A cross-study analysis of wearable datasets and the generalizability of acute illness monitoring models

Patrick Kasl, Severine Soltani, Lauryn Keeler Bruce, Varun Kumar Viswanath, Wendy Hartogensis, Amarnath Gupta, Ilkay Altintas, Stephan Dilchert, Frederick M. Hecht, Ashley Mason, Benjamin L. Smarr

View paper (PDF)

Abstract: Large-scale wearable datasets are increasingly being used for biomedical research and to develop machine learning (ML) models for longitudinal health monitoring applications. However, it is largely unknown whether biases in these datasets lead to findings that do not generalize. Here, we present the first comparison of the data underlying multiple longitudinal, wearable-device-based datasets. We examine participant-level resting heart rate (HR) from four studies, each with thousands of wearable device users. We demonstrate that multiple regression, a community standard statistical approach, leads to conflicting conclusions about important demographic variables (age vs resting HR) and significant intra- and inter-dataset differences in HR. We then directly test the cross-dataset generalizability of a commonly used ML model trained for three existing day-level monitoring tasks: prediction of testing positive for a respiratory virus, flu symptoms, and fever symptoms. Regardless of task, most models showed relative performance loss on external datasets; most of this performance change can be attributed to concept shift between datasets.

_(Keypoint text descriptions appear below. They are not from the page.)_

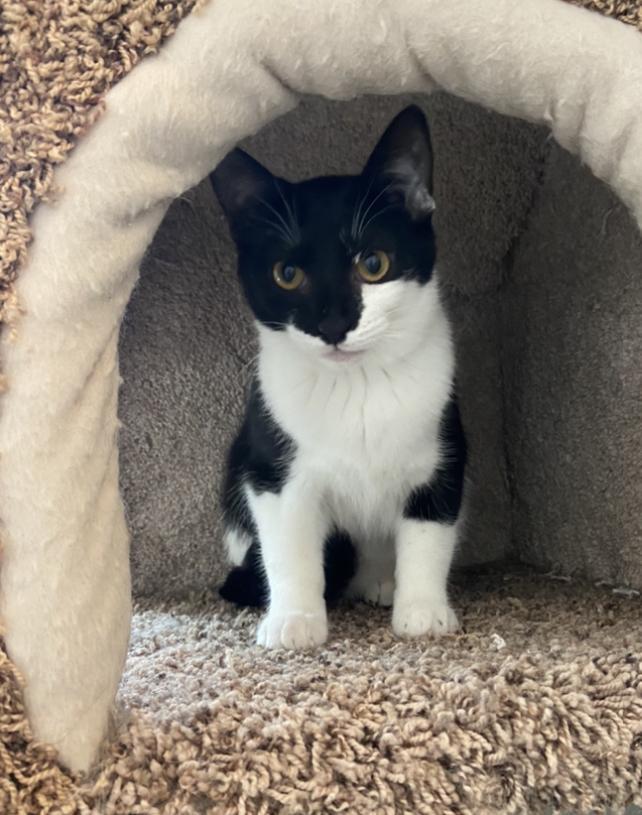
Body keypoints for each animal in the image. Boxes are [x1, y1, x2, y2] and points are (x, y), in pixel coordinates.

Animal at [210, 105, 464, 652]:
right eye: (286, 274)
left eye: (373, 264)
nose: (332, 325)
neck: (357, 386)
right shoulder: (271, 465)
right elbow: (288, 543)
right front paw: (294, 619)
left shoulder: (443, 449)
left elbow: (429, 531)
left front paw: (423, 612)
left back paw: (381, 581)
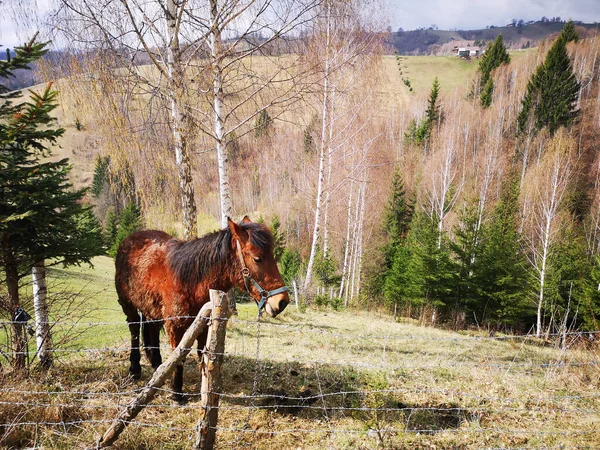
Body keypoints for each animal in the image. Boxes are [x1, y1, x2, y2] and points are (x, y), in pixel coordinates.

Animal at [116, 216, 290, 400]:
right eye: (257, 258)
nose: (282, 301)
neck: (190, 281)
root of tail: (129, 240)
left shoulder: (204, 325)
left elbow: (203, 355)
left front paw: (206, 390)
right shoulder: (175, 327)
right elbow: (179, 356)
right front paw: (177, 392)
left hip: (152, 309)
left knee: (152, 330)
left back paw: (157, 367)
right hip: (128, 305)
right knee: (134, 331)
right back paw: (135, 369)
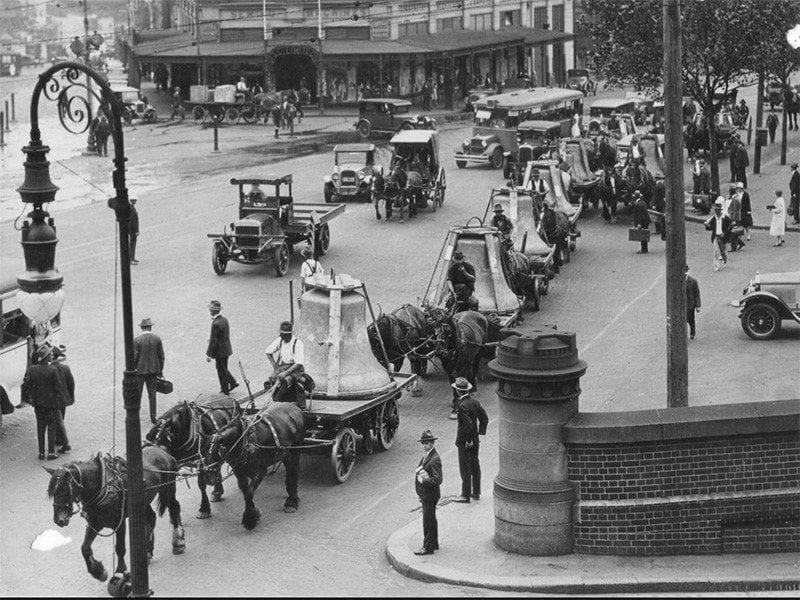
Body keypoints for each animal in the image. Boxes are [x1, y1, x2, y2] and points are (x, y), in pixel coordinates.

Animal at [45, 446, 186, 580]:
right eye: (52, 491)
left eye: (64, 488)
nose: (58, 520)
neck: (104, 487)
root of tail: (162, 451)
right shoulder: (95, 523)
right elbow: (84, 548)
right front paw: (98, 571)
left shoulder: (120, 522)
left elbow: (120, 548)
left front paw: (120, 570)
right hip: (142, 502)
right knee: (151, 518)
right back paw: (148, 551)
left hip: (167, 490)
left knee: (174, 507)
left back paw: (178, 542)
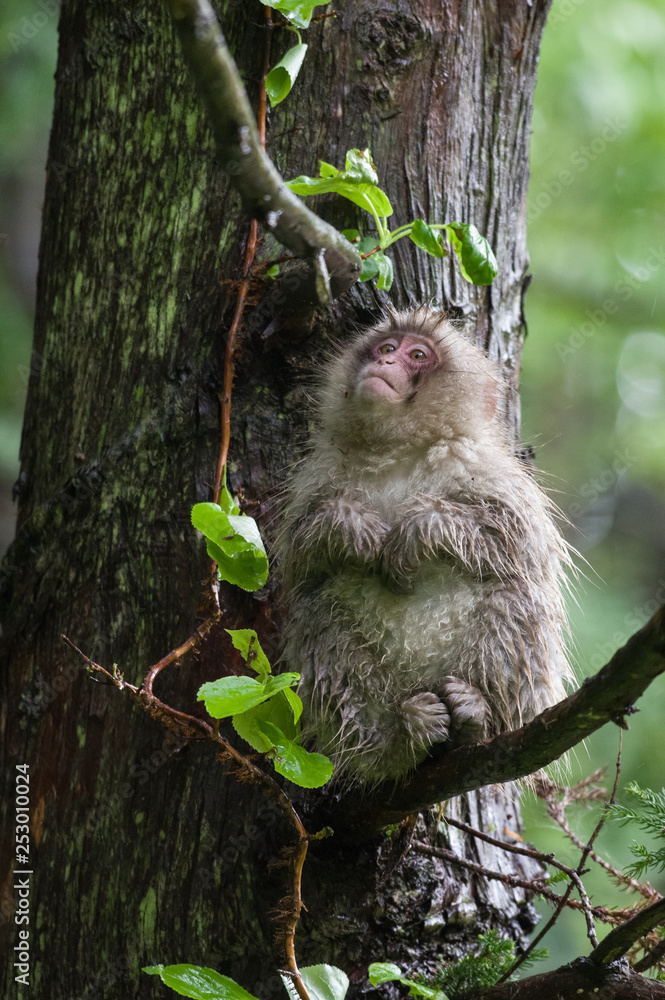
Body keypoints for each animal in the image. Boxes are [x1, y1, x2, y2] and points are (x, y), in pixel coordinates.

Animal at [278, 309, 574, 784]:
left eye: (417, 355)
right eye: (386, 347)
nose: (385, 361)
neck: (397, 449)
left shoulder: (481, 464)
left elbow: (516, 542)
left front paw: (419, 530)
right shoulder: (321, 472)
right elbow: (301, 561)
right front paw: (350, 528)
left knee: (518, 596)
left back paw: (479, 718)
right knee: (317, 612)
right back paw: (393, 742)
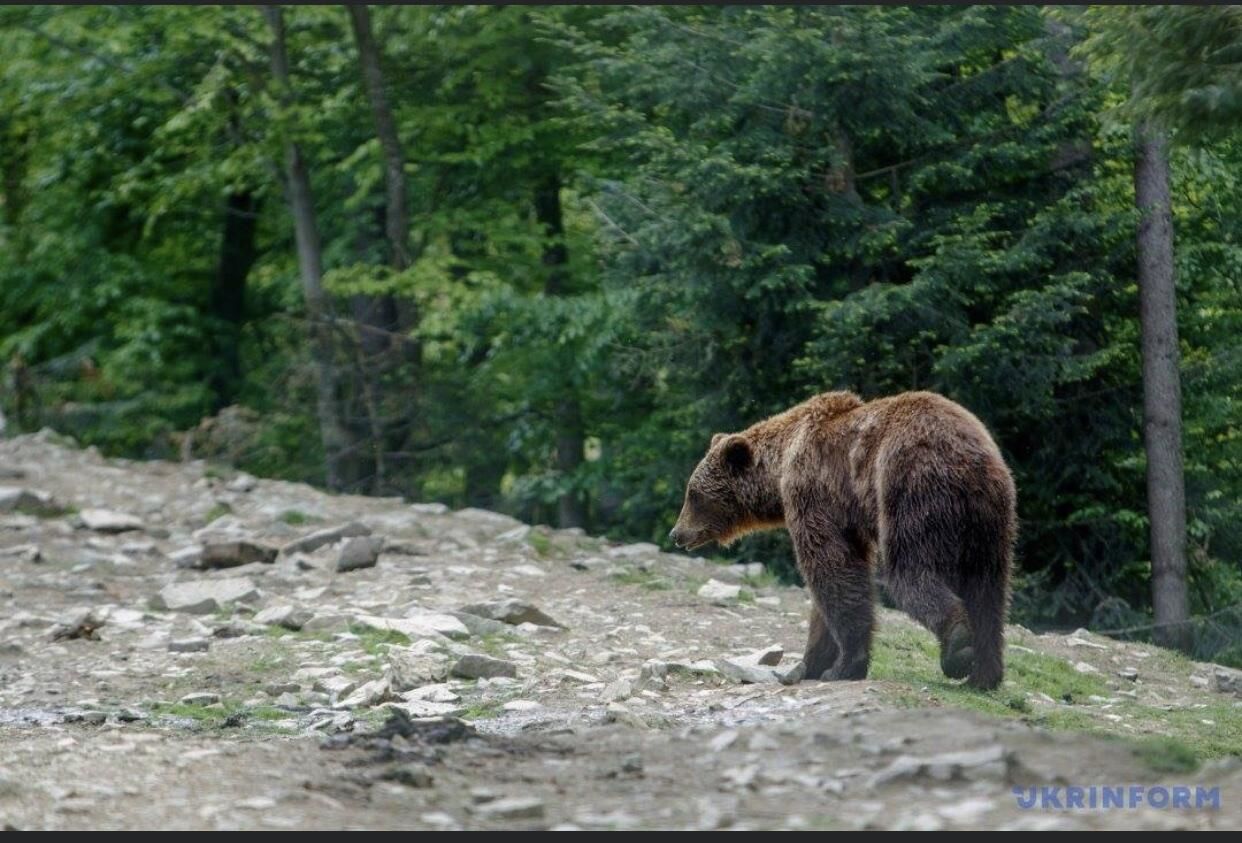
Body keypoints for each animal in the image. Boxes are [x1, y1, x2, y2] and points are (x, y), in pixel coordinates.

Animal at [675, 392, 1013, 690]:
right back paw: (984, 675)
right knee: (988, 592)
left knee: (909, 571)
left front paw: (843, 666)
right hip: (990, 520)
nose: (676, 534)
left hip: (912, 489)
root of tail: (969, 457)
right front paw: (809, 663)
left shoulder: (817, 496)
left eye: (694, 495)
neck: (781, 467)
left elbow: (834, 572)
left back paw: (957, 646)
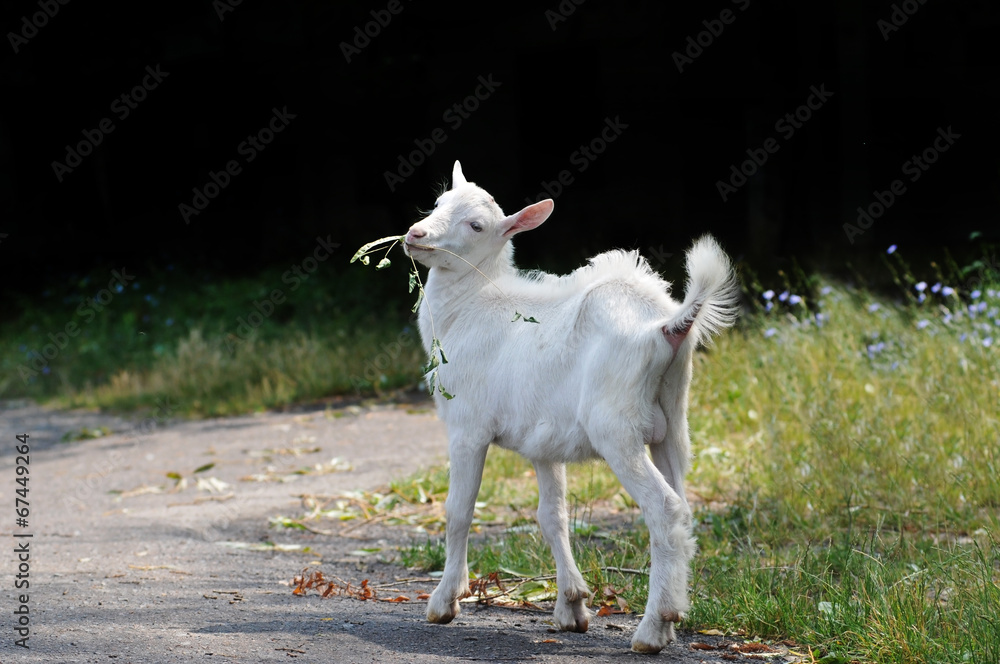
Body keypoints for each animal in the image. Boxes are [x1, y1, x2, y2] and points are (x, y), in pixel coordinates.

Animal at [403, 161, 739, 653]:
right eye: (438, 202)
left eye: (476, 225)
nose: (416, 234)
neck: (471, 306)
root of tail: (665, 326)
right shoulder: (544, 442)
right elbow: (553, 517)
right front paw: (572, 607)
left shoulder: (467, 427)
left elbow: (459, 509)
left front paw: (445, 601)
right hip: (674, 423)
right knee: (684, 504)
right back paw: (672, 618)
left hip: (616, 428)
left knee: (664, 508)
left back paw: (653, 628)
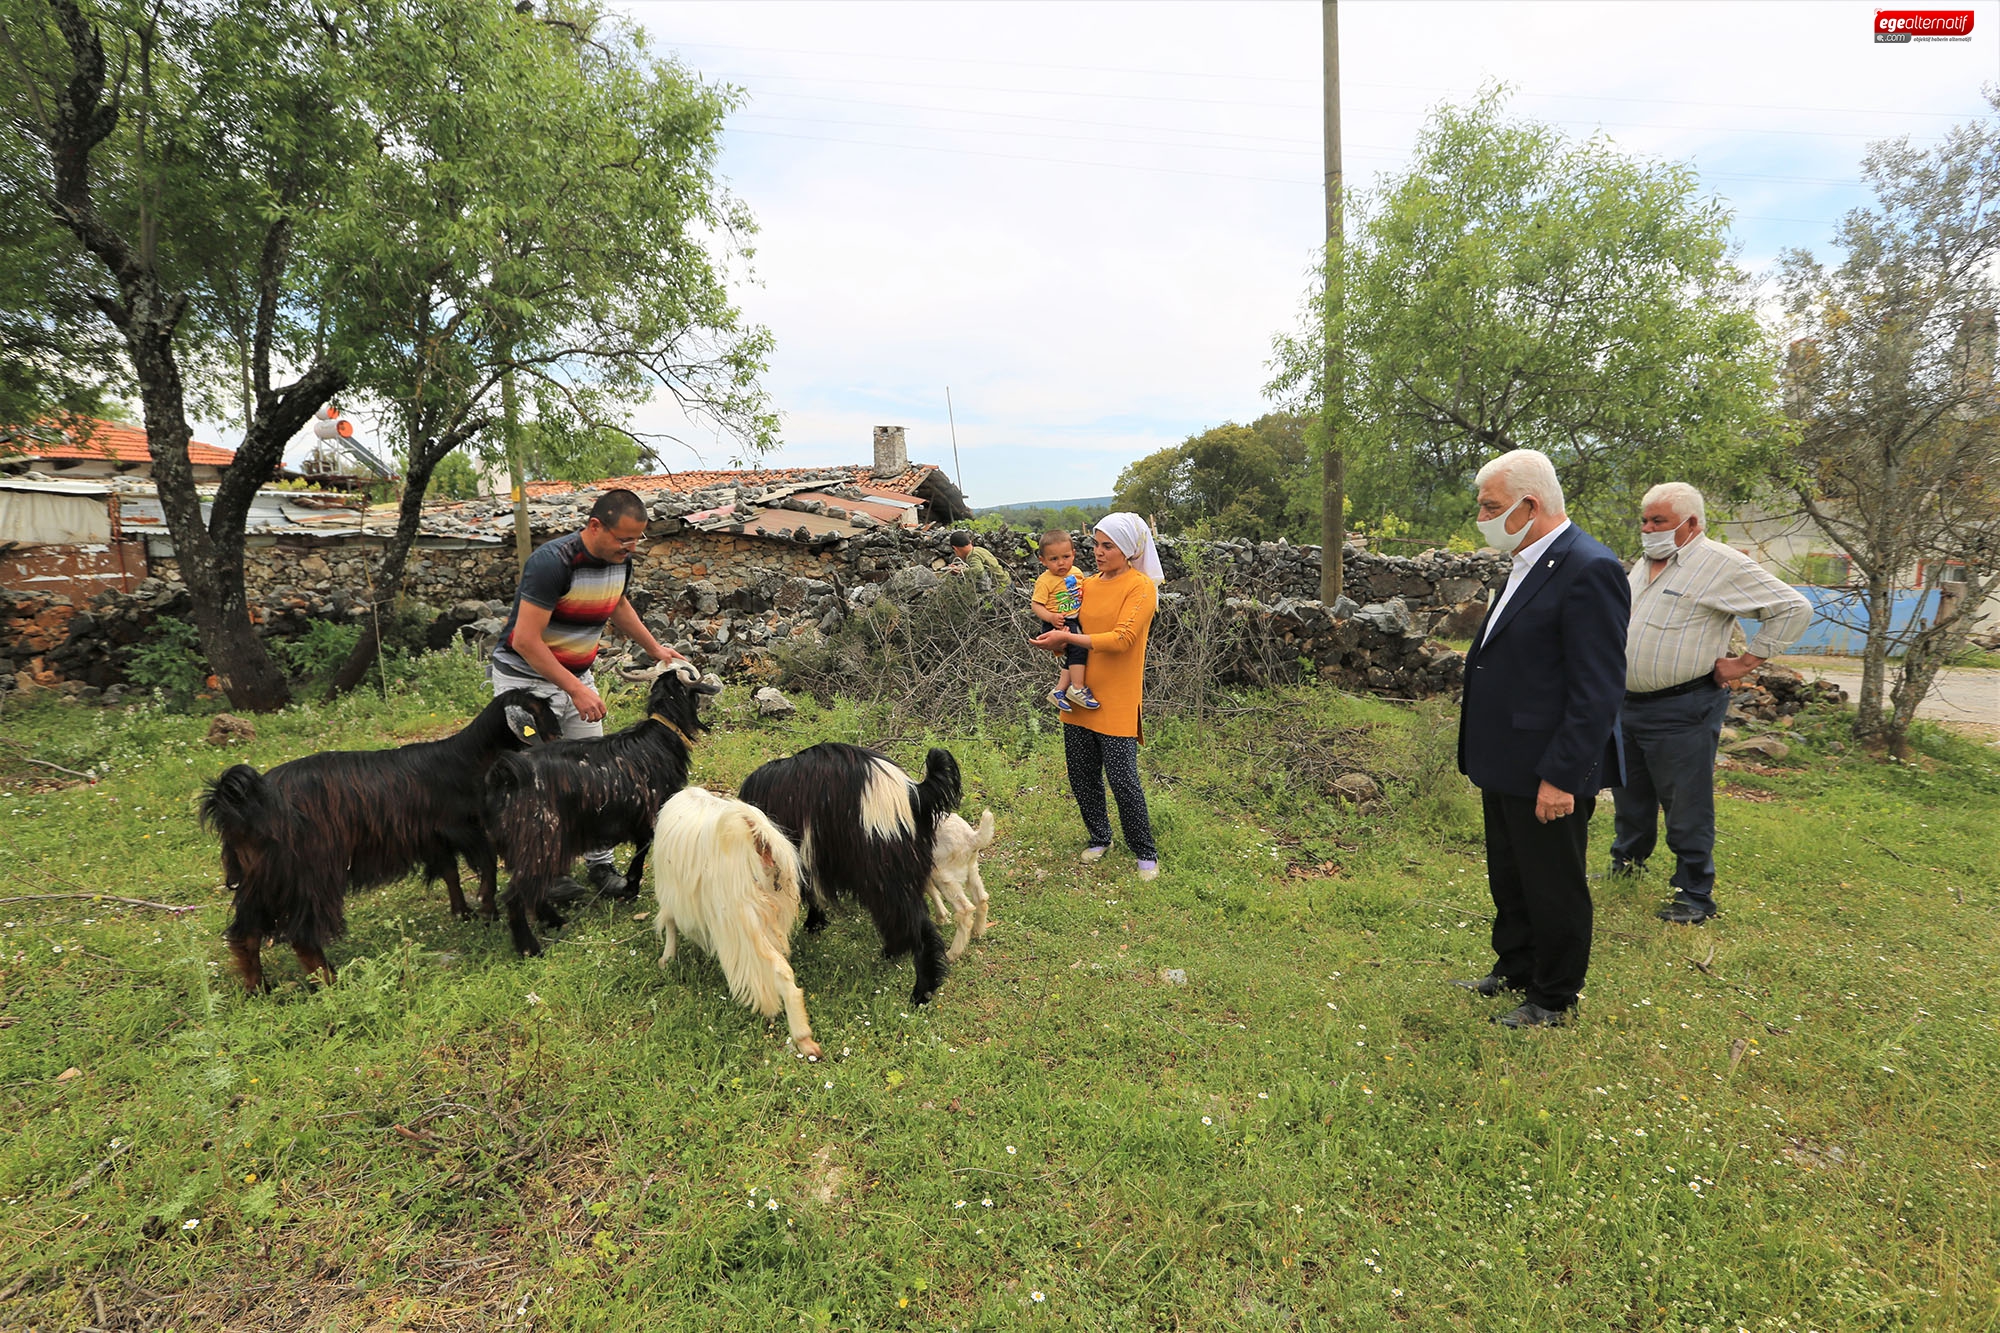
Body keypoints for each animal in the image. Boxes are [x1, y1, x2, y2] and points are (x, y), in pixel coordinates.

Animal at [200, 684, 560, 984]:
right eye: (541, 714)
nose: (559, 737)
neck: (466, 758)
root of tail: (245, 800)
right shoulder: (459, 827)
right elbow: (485, 860)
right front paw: (487, 909)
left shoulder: (432, 837)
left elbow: (450, 872)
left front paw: (463, 912)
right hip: (309, 871)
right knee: (301, 935)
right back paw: (331, 981)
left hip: (261, 875)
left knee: (246, 933)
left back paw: (257, 988)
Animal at [482, 656, 720, 956]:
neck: (661, 736)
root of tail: (503, 777)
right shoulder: (650, 817)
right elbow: (640, 855)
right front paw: (631, 889)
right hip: (538, 839)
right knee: (515, 896)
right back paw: (530, 947)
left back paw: (555, 921)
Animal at [740, 740, 964, 1000]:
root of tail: (914, 794)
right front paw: (816, 923)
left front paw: (813, 924)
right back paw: (894, 954)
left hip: (883, 871)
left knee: (915, 924)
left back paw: (921, 991)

These findings suggest that research using large-scale, pre-existing wearable datasets might face bias and generalizability challenges similar to research in more established biomedical and ML disciplines. We hope that the findings from this study will encourage discussion in the wearable-ML community around standards that anticipate and account for challenges in dataset bias and model generalizability.